## EXTRACTED DATA
▼

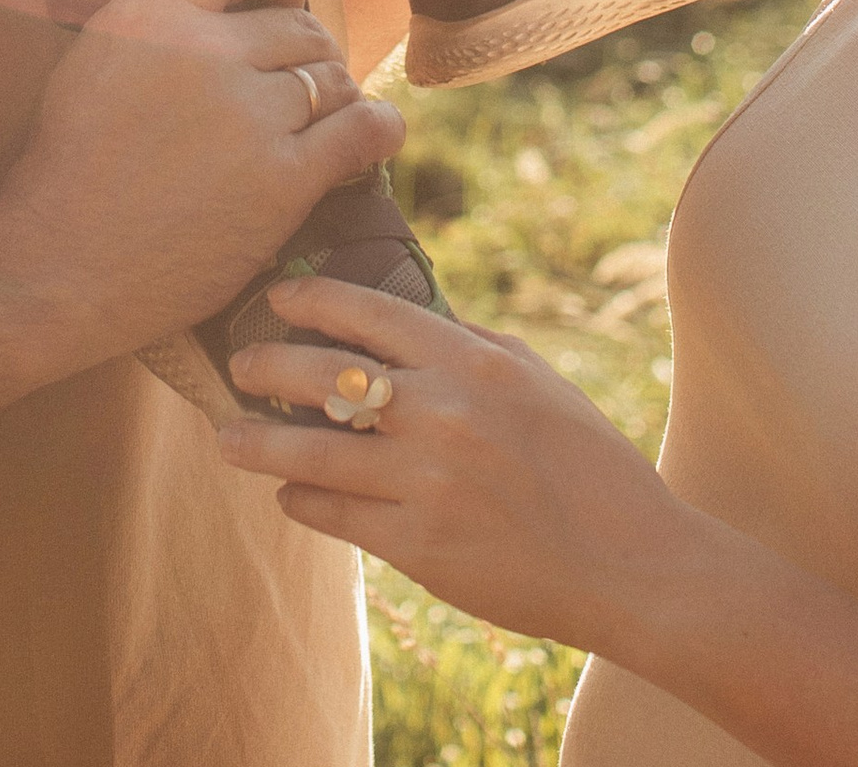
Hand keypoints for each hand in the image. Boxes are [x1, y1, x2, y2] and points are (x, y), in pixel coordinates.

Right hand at [0, 0, 402, 365]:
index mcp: (150, 9)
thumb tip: (244, 0)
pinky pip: (359, 132)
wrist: (54, 269)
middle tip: (290, 93)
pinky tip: (378, 135)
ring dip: (333, 99)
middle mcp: (203, 50)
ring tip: (316, 124)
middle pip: (299, 26)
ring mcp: (246, 115)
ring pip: (331, 78)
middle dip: (305, 55)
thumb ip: (164, 17)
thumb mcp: (97, 56)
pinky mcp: (279, 181)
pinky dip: (377, 130)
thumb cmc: (70, 167)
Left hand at [218, 276, 692, 655]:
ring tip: (228, 438)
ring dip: (258, 441)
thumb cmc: (589, 463)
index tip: (275, 296)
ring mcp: (426, 481)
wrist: (629, 561)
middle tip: (238, 365)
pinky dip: (303, 499)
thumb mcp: (536, 380)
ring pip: (311, 450)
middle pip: (323, 375)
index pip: (367, 311)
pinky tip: (290, 492)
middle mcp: (442, 413)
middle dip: (266, 365)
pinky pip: (335, 514)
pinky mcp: (418, 545)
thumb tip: (414, 316)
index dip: (309, 298)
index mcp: (472, 361)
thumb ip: (471, 345)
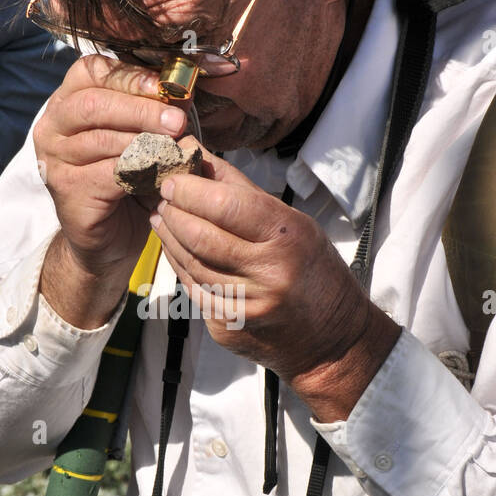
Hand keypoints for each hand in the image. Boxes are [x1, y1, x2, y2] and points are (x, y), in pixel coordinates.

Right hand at [33, 51, 188, 280]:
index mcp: (67, 101)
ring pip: (101, 139)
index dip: (128, 76)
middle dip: (140, 109)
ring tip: (175, 147)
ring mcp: (53, 158)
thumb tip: (183, 90)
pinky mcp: (65, 188)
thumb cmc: (127, 178)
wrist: (110, 236)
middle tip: (177, 120)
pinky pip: (107, 173)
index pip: (91, 71)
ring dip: (145, 141)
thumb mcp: (139, 137)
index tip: (163, 85)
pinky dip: (139, 171)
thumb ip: (152, 111)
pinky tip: (161, 173)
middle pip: (94, 104)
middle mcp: (52, 126)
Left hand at [150, 150, 399, 415]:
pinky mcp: (229, 328)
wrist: (332, 340)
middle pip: (202, 236)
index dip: (191, 190)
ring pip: (191, 264)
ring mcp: (246, 307)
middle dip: (175, 211)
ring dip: (170, 237)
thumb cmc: (314, 271)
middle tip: (163, 196)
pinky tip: (175, 249)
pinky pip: (194, 290)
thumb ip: (242, 190)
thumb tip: (197, 154)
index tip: (172, 180)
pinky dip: (180, 265)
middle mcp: (268, 274)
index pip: (227, 205)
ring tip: (163, 217)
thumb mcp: (293, 223)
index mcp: (288, 239)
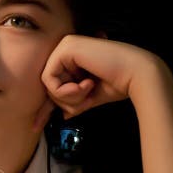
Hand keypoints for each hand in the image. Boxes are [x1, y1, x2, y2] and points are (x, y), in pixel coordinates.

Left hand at [32, 35, 165, 129]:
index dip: (44, 108)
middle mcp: (66, 49)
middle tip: (87, 98)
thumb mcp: (91, 96)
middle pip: (49, 86)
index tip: (36, 126)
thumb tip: (62, 115)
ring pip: (48, 84)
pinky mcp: (65, 48)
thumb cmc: (119, 83)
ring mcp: (65, 46)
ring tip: (89, 89)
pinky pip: (50, 79)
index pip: (52, 84)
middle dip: (66, 101)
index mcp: (72, 59)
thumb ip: (75, 103)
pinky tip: (87, 84)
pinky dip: (67, 90)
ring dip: (69, 96)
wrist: (137, 75)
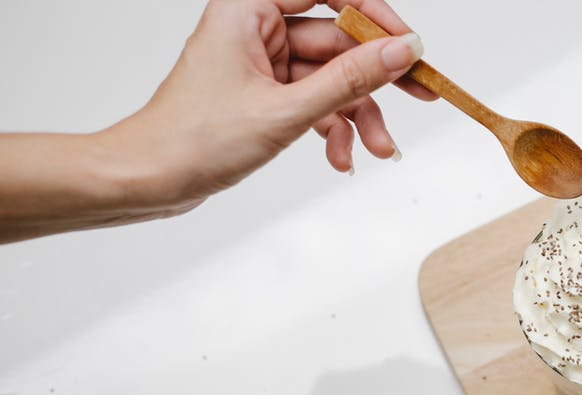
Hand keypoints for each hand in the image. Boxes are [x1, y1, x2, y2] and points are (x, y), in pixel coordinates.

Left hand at [102, 0, 431, 212]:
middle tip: (422, 93)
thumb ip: (350, 79)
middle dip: (377, 79)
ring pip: (332, 78)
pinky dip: (334, 128)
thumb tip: (401, 50)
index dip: (374, 14)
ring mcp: (262, 63)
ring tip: (377, 149)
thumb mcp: (286, 111)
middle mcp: (256, 28)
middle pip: (338, 40)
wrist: (149, 180)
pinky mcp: (265, 94)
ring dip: (359, 115)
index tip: (408, 43)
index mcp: (248, 8)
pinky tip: (342, 157)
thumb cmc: (191, 138)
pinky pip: (316, 102)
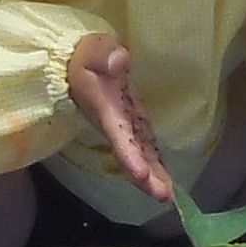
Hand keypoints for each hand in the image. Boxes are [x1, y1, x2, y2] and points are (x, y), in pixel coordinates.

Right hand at [64, 32, 174, 201]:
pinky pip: (143, 149)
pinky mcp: (132, 125)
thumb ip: (105, 54)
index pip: (119, 136)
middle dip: (145, 176)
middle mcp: (116, 124)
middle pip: (131, 155)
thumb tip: (121, 60)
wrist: (76, 64)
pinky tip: (167, 182)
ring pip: (139, 156)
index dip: (129, 156)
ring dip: (152, 176)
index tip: (141, 175)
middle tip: (163, 197)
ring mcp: (124, 127)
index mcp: (106, 109)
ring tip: (169, 197)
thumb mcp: (93, 49)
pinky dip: (154, 166)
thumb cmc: (85, 56)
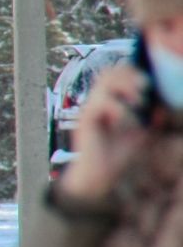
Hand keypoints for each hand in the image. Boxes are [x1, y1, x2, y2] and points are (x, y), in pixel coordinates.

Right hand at [57, 63, 151, 200]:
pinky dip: (118, 109)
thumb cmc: (116, 154)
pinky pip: (102, 103)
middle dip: (129, 76)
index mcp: (108, 102)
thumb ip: (149, 118)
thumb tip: (161, 104)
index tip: (147, 84)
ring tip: (136, 102)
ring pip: (104, 83)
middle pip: (109, 72)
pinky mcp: (86, 119)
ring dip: (124, 88)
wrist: (99, 174)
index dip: (132, 72)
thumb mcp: (141, 132)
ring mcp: (90, 109)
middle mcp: (96, 102)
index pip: (116, 74)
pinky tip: (122, 121)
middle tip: (142, 90)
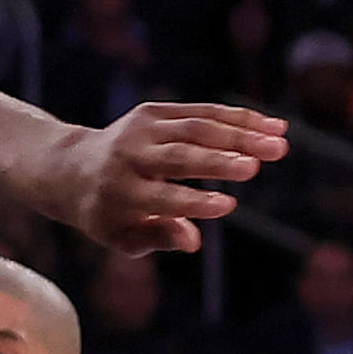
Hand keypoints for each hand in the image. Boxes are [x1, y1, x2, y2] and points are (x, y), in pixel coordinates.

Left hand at [50, 103, 285, 255]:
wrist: (72, 168)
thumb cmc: (107, 214)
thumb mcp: (122, 237)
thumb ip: (157, 238)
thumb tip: (193, 242)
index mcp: (118, 193)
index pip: (160, 199)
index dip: (194, 203)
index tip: (229, 206)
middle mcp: (129, 156)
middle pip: (181, 156)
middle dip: (221, 161)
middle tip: (260, 166)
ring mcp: (142, 129)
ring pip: (197, 127)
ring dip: (242, 134)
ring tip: (280, 144)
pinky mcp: (154, 111)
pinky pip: (202, 112)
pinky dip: (238, 118)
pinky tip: (271, 125)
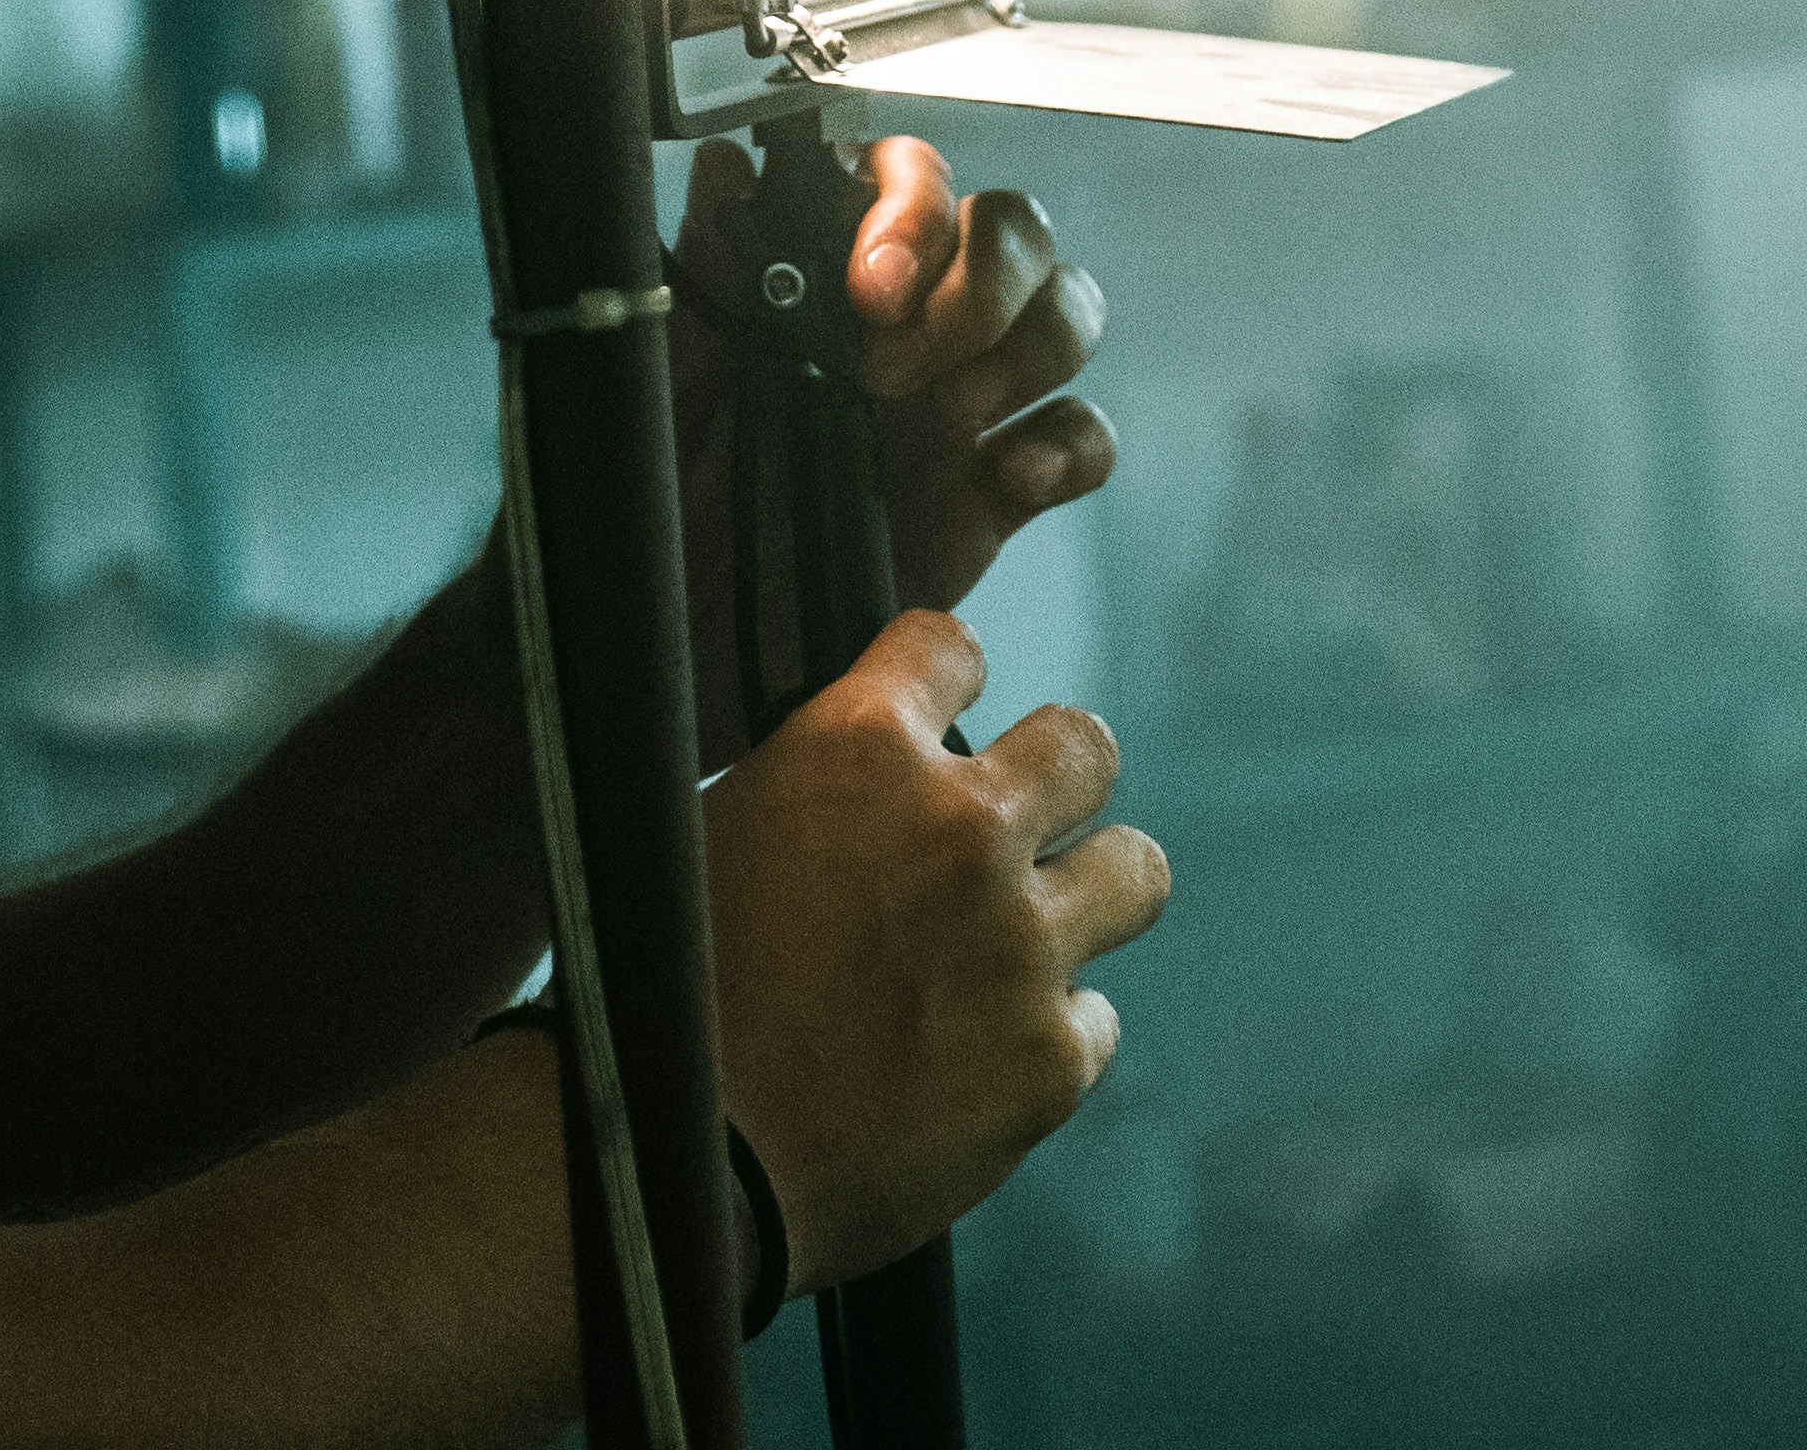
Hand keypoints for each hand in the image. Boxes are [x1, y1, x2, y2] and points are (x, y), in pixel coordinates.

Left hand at [669, 132, 1110, 759]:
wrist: (683, 634)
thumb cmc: (661, 491)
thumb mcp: (666, 370)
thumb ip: (707, 264)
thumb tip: (728, 164)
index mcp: (831, 269)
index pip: (910, 177)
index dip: (914, 210)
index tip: (871, 285)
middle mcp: (910, 315)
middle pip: (1013, 229)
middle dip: (977, 287)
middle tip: (894, 367)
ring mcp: (962, 396)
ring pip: (1065, 311)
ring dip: (1026, 350)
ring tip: (949, 417)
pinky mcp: (996, 488)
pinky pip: (1083, 435)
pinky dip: (1066, 445)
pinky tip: (1010, 475)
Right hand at [701, 607, 1167, 1291]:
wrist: (682, 1160)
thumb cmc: (670, 990)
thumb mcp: (724, 823)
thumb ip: (822, 779)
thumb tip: (873, 769)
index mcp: (859, 746)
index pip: (948, 646)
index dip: (944, 678)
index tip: (940, 714)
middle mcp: (959, 827)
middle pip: (1085, 746)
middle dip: (1056, 778)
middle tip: (1019, 826)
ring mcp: (1019, 945)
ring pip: (1136, 871)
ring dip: (1091, 892)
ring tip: (1039, 933)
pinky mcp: (1049, 1061)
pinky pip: (1095, 1019)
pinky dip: (1049, 1037)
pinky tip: (983, 1062)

▲

## EXERCISE OBJECTIVE
Skip the pictures and quote each line of the entries above, from the first through the line with "pinky tip: (161, 173)", exactly as it appears.

## OUTPUT OF THE EXERCISE
Hand keypoints for each hand in the image. Boxes are [x1, y1, x2, y2] and points are (x, y), in pixel coordinates.

Right hand at [0, 0, 402, 365]:
index mcp: (150, 9)
thumb tip: (244, 0)
pinky pip: (359, 132)
wrist: (54, 269)
middle tip: (290, 93)
pinky tip: (378, 135)
ring dip: (333, 99)
middle mcp: (203, 50)
ring tip: (316, 124)
middle pip: (299, 26)
ring mcp: (246, 115)
ring pip: (331, 78)
middle dip: (305, 55)
thumb ip: (164, 17)
thumb mcp: (97, 56)
pinky mcp: (279, 181)
pinky dip: (377, 130)
thumb cmc: (70, 167)
Left hand at [218, 276, 692, 655]:
ring tip: (228, 438)
ring dip: (258, 441)
thumb cmc: (589, 463)
index tip: (275, 296)
ring mcp: (426, 481)
wrist: (629, 561)
middle tip: (238, 365)
pinky dip: (303, 499)
thumb mcp: (536, 380)
ring pip: (311, 450)
middle pip: (323, 375)
index pip: (367, 311)
pinky tip: (290, 492)
middle mcp: (442, 413)
middle dip: (266, 365)
pinky pip: (335, 514)
pinky mcp: (418, 545)
thumb tip: (414, 316)
index dip: (309, 298)
index mcp: (472, 361)
thumb ip: (471, 345)
Hand keypoints for each hand in the image. Boxes are [x1, y1, x2, y2] and points are (x, y), in pixel coordinates.

Right hand at [33, 51, 188, 280]:
index mcp: (67, 101)
ring pip: (101, 139)
index dip: (128, 76)
middle dip: (140, 109)
ring tip: (175, 147)
ring mcp: (53, 158)
thumb tip: (183, 90)
pinky mcp: (65, 188)
thumb cmc: (127, 178)
wrist: (110, 236)
middle tip: (177, 120)
pinky pip: (107, 173)
index pip: (91, 71)
ring dip: (145, 141)
thumb mcp: (139, 137)
index tip: (163, 85)
pinky dip: (139, 171)
thumb ip: (152, 111)
pinky tip: (161, 173)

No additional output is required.